OPINIÃO

 

Norma Diana Hamilton é professora adjunta do Instituto de Letras da Universidade de Brasília (UnB). Cofundadora do Núcleo de Escritoras Pretas Maria Firmina dos Reis (@nepfir_unb)

 

Adelaide de Paula Santos é doutoranda em Literatura e Práticas Sociais pela Universidade de  Brasília (PósLit UnB). Escritora e Cofundadora do Núcleo de Escritoras Pretas Maria Firmina dos Reis (@nepfir_unb)

Norma Diana Hamilton e Adelaide de Paula Santos

 

A greve pela huelga feminista de 24 horas, organizada por militantes em 8 de março de 2018, paralisou a Espanha e teve o apoio de mais de 5 milhões de mulheres. Foi um ato pela visibilidade dos problemas que afetam as mulheres mais exploradas pelo sistema capitalista, mulheres de baixa renda e não-brancas, em sua maioria. Desde então, a data ficou simbólica internacionalmente, pela luta de todas as mulheres.

 

Os atravessamentos que afetam a maioria das mulheres do mundo, salários baixos, falta de acesso a um sistema de saúde de qualidade, condições de moradia e de saneamento precários, assim como a violência policial, ainda são pouco visibilizados pelo feminismo tradicional, liderado por mulheres brancas, da classe média alta, provenientes da elite econômica, uma minoria de mulheres, que sequer imagina os efeitos devastadores da pobreza (ARRUZZA, BHATTACHARYA E FRASER, 2019).
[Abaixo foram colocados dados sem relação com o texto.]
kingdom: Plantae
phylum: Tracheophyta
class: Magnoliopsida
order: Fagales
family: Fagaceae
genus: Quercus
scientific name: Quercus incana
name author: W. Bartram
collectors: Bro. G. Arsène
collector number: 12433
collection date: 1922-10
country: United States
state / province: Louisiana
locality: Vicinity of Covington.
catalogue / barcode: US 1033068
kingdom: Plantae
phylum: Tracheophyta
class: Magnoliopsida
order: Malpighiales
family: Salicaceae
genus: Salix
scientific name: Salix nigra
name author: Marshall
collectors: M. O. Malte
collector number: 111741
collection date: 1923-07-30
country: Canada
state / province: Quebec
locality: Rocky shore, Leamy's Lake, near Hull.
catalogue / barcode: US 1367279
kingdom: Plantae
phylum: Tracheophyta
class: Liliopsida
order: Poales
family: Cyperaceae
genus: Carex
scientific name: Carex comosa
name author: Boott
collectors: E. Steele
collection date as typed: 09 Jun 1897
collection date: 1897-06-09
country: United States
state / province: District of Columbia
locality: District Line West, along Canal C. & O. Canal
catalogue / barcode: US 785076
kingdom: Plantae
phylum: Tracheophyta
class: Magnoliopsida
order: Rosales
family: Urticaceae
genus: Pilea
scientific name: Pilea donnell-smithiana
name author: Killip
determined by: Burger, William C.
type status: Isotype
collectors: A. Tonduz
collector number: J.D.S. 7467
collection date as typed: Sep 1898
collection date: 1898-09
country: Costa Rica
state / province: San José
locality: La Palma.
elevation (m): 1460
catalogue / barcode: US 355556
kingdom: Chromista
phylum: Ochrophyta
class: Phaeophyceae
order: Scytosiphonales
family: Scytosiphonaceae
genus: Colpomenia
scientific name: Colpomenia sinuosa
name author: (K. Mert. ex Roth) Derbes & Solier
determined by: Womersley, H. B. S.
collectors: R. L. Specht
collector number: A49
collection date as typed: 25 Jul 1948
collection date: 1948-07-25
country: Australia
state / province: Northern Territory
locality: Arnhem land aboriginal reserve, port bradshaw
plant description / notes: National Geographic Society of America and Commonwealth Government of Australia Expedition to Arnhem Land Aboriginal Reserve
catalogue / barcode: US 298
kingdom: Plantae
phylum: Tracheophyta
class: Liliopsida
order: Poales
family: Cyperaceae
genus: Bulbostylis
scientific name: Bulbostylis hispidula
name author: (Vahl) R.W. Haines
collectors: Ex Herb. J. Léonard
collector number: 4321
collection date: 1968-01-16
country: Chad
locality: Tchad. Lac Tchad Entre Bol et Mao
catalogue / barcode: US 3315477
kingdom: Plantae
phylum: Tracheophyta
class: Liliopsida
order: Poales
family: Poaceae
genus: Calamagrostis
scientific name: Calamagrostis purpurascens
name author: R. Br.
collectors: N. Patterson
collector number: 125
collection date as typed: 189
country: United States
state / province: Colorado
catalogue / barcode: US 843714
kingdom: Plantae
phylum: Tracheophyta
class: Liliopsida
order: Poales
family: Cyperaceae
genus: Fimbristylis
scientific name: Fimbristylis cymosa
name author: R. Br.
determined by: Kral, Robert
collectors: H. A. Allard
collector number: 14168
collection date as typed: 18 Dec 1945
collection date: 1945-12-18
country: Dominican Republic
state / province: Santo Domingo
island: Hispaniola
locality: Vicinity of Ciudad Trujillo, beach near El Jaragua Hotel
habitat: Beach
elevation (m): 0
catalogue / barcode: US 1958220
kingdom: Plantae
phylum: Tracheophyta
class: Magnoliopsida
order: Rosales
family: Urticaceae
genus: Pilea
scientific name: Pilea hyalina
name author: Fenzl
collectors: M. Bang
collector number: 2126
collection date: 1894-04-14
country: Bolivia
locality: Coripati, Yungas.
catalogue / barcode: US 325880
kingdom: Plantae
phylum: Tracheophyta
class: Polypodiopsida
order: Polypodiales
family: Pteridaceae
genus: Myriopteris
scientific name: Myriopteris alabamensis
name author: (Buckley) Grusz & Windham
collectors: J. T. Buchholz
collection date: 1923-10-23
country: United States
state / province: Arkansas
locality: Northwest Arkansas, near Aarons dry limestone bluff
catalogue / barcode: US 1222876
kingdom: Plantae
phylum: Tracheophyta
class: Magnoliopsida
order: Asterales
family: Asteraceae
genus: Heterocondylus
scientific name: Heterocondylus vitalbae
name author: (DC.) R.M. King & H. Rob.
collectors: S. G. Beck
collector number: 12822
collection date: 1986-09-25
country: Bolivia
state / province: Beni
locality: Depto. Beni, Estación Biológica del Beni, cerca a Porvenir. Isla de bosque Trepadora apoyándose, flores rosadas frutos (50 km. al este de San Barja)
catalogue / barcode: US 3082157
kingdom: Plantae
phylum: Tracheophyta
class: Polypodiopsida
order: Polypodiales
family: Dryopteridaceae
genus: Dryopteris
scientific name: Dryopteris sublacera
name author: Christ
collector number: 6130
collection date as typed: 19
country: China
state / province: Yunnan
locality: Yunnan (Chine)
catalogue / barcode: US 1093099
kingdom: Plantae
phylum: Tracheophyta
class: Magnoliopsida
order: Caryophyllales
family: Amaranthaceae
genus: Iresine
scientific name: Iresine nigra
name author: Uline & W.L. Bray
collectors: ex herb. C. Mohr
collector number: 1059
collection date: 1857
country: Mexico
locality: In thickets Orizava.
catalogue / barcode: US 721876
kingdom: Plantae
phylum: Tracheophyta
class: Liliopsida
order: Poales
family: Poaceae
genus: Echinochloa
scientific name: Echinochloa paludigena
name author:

Essa situação se exacerba ainda mais quando as mulheres brancas aceitam os lucros provenientes dos males do sistema capitalista, – sobretudo, aqueles advindos do racismo estrutural – mesmo sabendo dos prejuízos para as mulheres não-brancas.

 

Nesse 8 de março de 2024, a luta das mulheres brasileiras não-brancas, sobretudo, das negras, dentre diversas questões, continua sendo contra o racismo estrutural das instituições. A exemplo disso é o contexto da primeira edição do Prêmio Carolina Maria de Jesus (2023), desenvolvido pelo Ministério da Cultura (MinC). O anúncio do Prêmio Carolina Maria de Jesus soou como prenúncio do renascimento da cultura nacional. A imagem da escritora, uma mulher preta, estampando o banner promocional de um concurso literário governamental, opunha-se radicalmente ao outro, das crianças euro-ocidentais, que perturbou nossa identidade brasileira diversa e miscigenada.

 

A imagem de Carolina remetia não só à história de vida dela própria, dividida entre a miserabilidade da favela e as riquezas da cidade, como também à sua literatura, feita das sobras daquilo que se chama a nossa língua portuguesa, transformada, agora, pelo olhar subalternizado de uma mulher favelizada. O impacto dessa propaganda em outras tantas carolinas foi tão grande, que mobilizou muitas a atenderem ao chamado: escrevam, pois a sua escrita importa.

 

No entanto, o que parecia ser a coroação da diversidade, que subiu a rampa das políticas públicas, mostrou-se uma amarga ironia. Apesar de usar a comovente imagem de Carolina, que por si suscitaria uma gama de outras possibilidades de compreensão do que seja literatura, indo muito além do que propõe o cânone acadêmico, o prêmio destinado a todas as mulheres, trazia critérios muito alinhados aos conceitos greco-latinos dicionarizados sobre a literatura. Ou seja, para esse prêmio, nem mesmo Carolina Maria de Jesus estaria habilitada.

 

O resultado dessa chacota com escritoras negras revelou as estratégias do racismo estrutural, que continuamente se mobiliza para se apropriar dos recursos financeiros, que poderiam empoderar grupos minorizados. O prêmio distribuiu a maior parte dos recursos públicos alocados para tal fim, mais de três milhões de reais, entre as regiões do Brasil, nas quais, a raça afroindígena “não-se aplica”, isto é, regiões onde as populações são predominantemente brancas. Ou seja, as escritoras premiadas com os recursos públicos – em homenagem à Carolina Maria de Jesus – são brancas da classe média e alta, no geral. E as candidatas das regiões Norte e Nordeste, principalmente as negras e as indígenas, não foram habilitadas, em sua maioria. Noutras palavras, estas escritoras, das regiões em desenvolvimento econômico, não aprenderam a escrever conforme lhes ensinou o colonizador.


Diante das arbitrariedades, o coletivo @nós.carolinas pediu a revogação do edital e denunciou esses problemas publicamente em suas redes sociais, imprensa e, aos responsáveis pela pasta, em reunião no Ministério da Cultura. Até o momento, as premiadas brancas não se manifestaram sobre as falhas racistas na premiação. Resta a indignação: até quando as mulheres não-brancas no Brasil serão negligenciadas?